Project Summary/Abstract The gut microbiome is composed of a diverse and dynamic community of microorganisms in the intestinal tract. Using germ-free model organisms, recent research has established the importance of these communities in performing key metabolic, endocrine, and immunologic processes in the host. The majority of this research has focused on the microbiome's effects on the intestine, the tissue with which it is in the most intimate contact. Recent studies, however, have revealed that these effects are significantly more far-reaching, with roles in hepatic, cardiovascular, and even neurological health. As the primary metabolic and detoxification hub, the liver is a critical checkpoint between the digestive functions of the gut and the rest of the body. Therefore, it is likely that alterations in the gut microbiota affect liver health and homeostasis. We utilized germ-free and microbiome-replete mice to investigate the effects of the gut microbiome on liver metabolism. Analysis of preliminary metabolomics data suggests significant alterations in hepatic metabolism, most notably in the antioxidant and xenobiotic detoxification pathways classically controlled by the transcription factor Nrf2. Activation of Nrf2 and its downstream pathways are cytoprotective against an array of oxidative liver insults, including drug-induced liver injuries such as acetaminophen-induced hepatotoxicity. To extend these findings beyond the artificial germ-free system, we propose to investigate the effect of microbiome manipulation on the activation and functionality of these critical detoxification pathways. Our group has previously shown that the widely studied probiotic Lactobacillus rhamnosus GG (LGG) can mediate protective effects in the intestine through activation of the Nrf2 pathway. Based on these observations, we hypothesize that LGG induces Nrf2 signaling in the liver and that this is protective against oxidative liver injury. The specific aims of this proposal are 1) to determine the extent of Nrf2 activation in the liver in response to LGG administration and 2) to identify the effect of oral LGG administration on the pathogenesis of oxidative liver injury using a mouse model of acetaminophen-induced hepatotoxicity. The long-term goal of this research is to understand the mechanisms by which probiotics and the microbiome contribute to host homeostasis and disease.

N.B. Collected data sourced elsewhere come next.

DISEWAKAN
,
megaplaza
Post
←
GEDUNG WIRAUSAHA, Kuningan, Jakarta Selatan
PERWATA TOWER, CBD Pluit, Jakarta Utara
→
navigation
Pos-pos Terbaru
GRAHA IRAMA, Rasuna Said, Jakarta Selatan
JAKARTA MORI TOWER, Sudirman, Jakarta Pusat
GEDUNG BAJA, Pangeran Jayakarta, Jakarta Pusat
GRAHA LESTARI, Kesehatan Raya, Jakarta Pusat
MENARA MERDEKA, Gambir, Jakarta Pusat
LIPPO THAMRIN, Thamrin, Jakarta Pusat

项目摘要/摘要 肠道微生物组由肠道中的微生物的多样化和动态群落组成 道。使用无菌模型生物，最近的研究确定了这些社区的重要性 在宿主中执行关键的代谢，内分泌和免疫过程。这项研究的大多数 已经集中在微生物组对肠的影响，该组织是最亲密的组织 接触。然而，最近的研究表明，这些影响明显更深远 在肝，心血管甚至神经系统健康中的作用。作为主要的代谢和解毒枢纽， 肝脏是肠道消化功能与身体其余部分之间的关​​键检查点。因此，它 肠道菌群的改变可能会影响肝脏健康和稳态。我们使用了无菌和 微生物组复发小鼠研究肠道微生物组对肝代谢的影响。分析 初步代谢组学数据表明，肝代谢发生了重大变化，尤其是在 由转录因子NRF2经典控制的抗氧化剂和异生元解毒途径。 NRF2及其下游途径的激活对一系列氧化肝损伤具有细胞保护作用， 包括药物诱导的肝损伤，例如对乙酰氨基酚诱导的肝毒性。扩展这些发现 除了无人工种系系统之外，我们建议研究微生物组操纵对 这些关键排毒途径的激活和功能。我们的小组以前已经表明 广泛研究的益生菌乳酸乳杆菌GG（LGG）可以介导肠中的保护作用 通过激活NRF2途径。基于这些观察结果，我们假设LGG诱导NRF2 肝脏中的信号传导，这是防止氧化肝损伤的保护作用。该提议的具体目的 1）确定响应LGG给药的NRF2激活程度和2） 口服LGG给药对使用小鼠模型的氧化肝损伤发病机理的影响 对乙酰氨基酚诱导的肝毒性。这项研究的长期目标是了解机制 益生菌和微生物组促成宿主的稳态和疾病。